#### [Activity]
Report each line of the data below in which "pixel" appears.

[Stored data]
_____

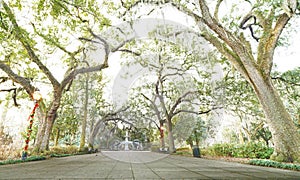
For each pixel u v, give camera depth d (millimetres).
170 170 5730
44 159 10773
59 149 16312
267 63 9531
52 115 13586
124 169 5875
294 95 15375
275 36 9789
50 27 12742
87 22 13242
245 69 9906
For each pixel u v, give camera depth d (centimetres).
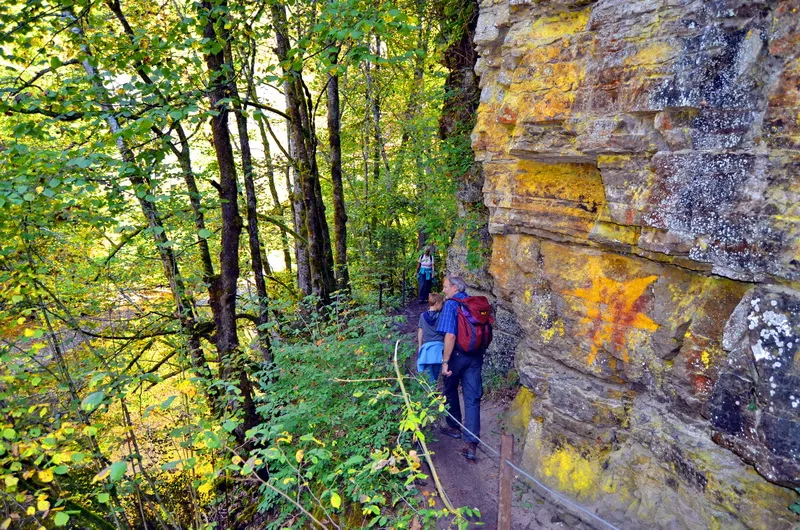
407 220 1552
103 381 443
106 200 542
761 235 266
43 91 515
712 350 314
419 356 536
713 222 288
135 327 826
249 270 1236
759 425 265
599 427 400
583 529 381
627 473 378
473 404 505
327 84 1053
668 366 348
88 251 743
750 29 269
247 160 872
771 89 260
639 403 383
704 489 314
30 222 461
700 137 295
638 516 354
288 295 1275
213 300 715
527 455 459
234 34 650
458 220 818
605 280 391
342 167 1644
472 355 504
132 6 793
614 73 336
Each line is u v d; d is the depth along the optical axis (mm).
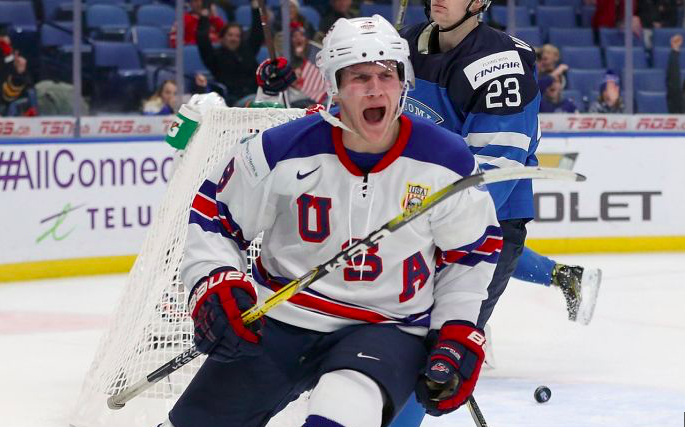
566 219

_____

#### [Solution to the exercise]
For each pixel u v, give camera depth d (millimetres).
For each pixel u v, give camera depth d (centimetres).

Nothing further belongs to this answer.